By Ed Finn
As broadband competition heats up, the European broadband market offers some important lessons for U.S. providers thinking about data volume limitations, according to a new research report.
Jupiter Research (which shares a parent company with this site) studied broadband service providers in both maturing and emerging European markets, and concluded that “veteran” Internet users are more likely to object to data capacity limits than those who have been online for less than three years.

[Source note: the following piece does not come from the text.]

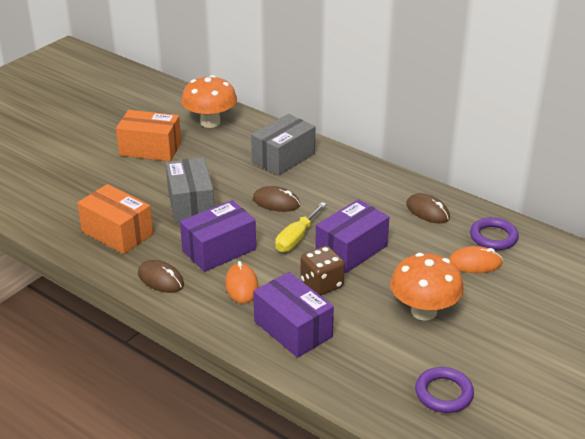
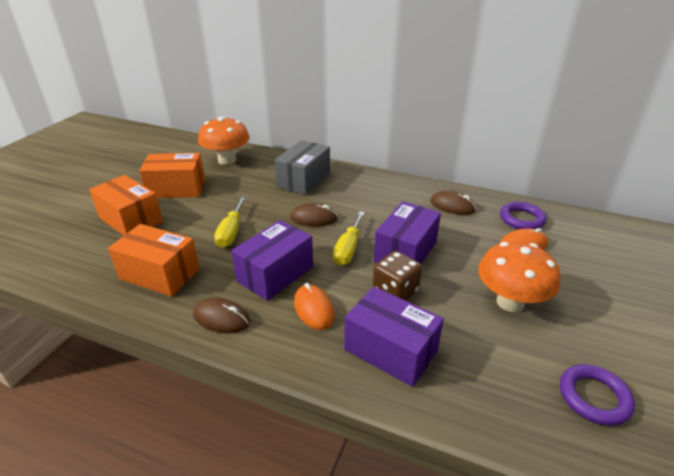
camera: 15 degrees left, 0 degrees up
(100, 176) = (131, 220): none -> orange box
(191, 204) = (231, 232): grey box -> yellow screwdriver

According to Jupiter’s consumer surveys, fewer than 5 percent of Internet newcomers would change broadband providers over data capacity limits, whereas at least 11 percent of users with three or more years online experience would look for a new
provider.
European broadband providers have taken advantage of this stance to provide low-cost broadband service to new customers who
are unconcerned about data volume limitations.
Norway’s Telenor and Telekom Austria offer services with identical speeds but with pricing based on data volume included,
with packages ranging from about $38 to $60. T-Online in Germany offers high-tier speed at about $29 a month, with a one
Gigabyte monthly data limit and a 2 cent per MB charge for additional usage.
Many European providers also maintain reduced upload speeds to reduce file sharing. The slower speed discourages file sharers
from gaining the priority access Kazaa and eDonkey offer to users who upload files on a large scale. Providers such as
Germany’s T-Online and Telekom Austria offer download speeds of 768 kbps, but uploads limited to 128 kbps.
“Though European and U.S. services are pretty similar, file sharing imposes a slightly smaller cost on U.S. providers,” said Jupiter Research Senior Analyst Joe Laszlo.
“When someone in Europe requests a file, oftentimes that
file originates in the U.S., so European providers are more likely to pay an international bandwidth fee.” On the other hand, Laszlo noted, “the RIAA has been far more active here than outside the United States, so for U.S. providers it’s a
question of legal and administrative costs.”
The Jupiter report also outlines some important lessons for U.S. BSPs considering tiered pricing. Because users with longer online tenure are more likely to decry data capacity limits, Jupiter suggests these providers “exercise caution if
considering introducing caps retroactively to existing broadband tiers that consist of users with high online tenure.”
Instead, Jupiter suggests U.S. BSPs could roll out data limits as part of new broadband services targeted to budget consumers. These tiers would be priced below existing, unmetered tiers, allowing BSPs to attract new users without lowering
prices on existing services with unlimited data transfer.
“We’ll see more and more tiered offerings over time,” Laszlo predicted. “DSL providers have already begun offering tiered
service, the Bells being the best example. Cable providers are more mixed in their feelings about tiering — they still see
enough demand in single-tiered offerings.”
U.S. providers could also adopt the European model of multiple tiers offering the same speed but different data capacity
levels. This would appeal to newer users looking for a low-commitment way to experiment with broadband, as well as those
“frequent waders” who use broadband frequently, but only for brief sessions. By keeping at least one unlimited data tier in
place, BSPs would keep a higher value product available for new users to upgrade to, and the service would remain attractive
to Net veterans.
Taking a page from Telenor and others, BSPs could introduce bandwidth penalties instead of additional charges for users who
exceed their monthly data capacity limits. Instead of finding additional charges on their monthly bill, users would instead
find their service speed reduced to dial-up levels for the remainder of the billing cycle.
However, it’s unlikely that data volume constraints will become part of U.S. standard and premium broadband tiers anytime
soon. Those services will remain nominally unlimited, Laszlo argues, because the risk of churn is too great for U.S.
providers to antagonize their customers.
But as he points out, “there’s a de facto tier structure in the States anyway — cable providers have ramped up the speed of
their offerings, and DSL have lowered their prices.”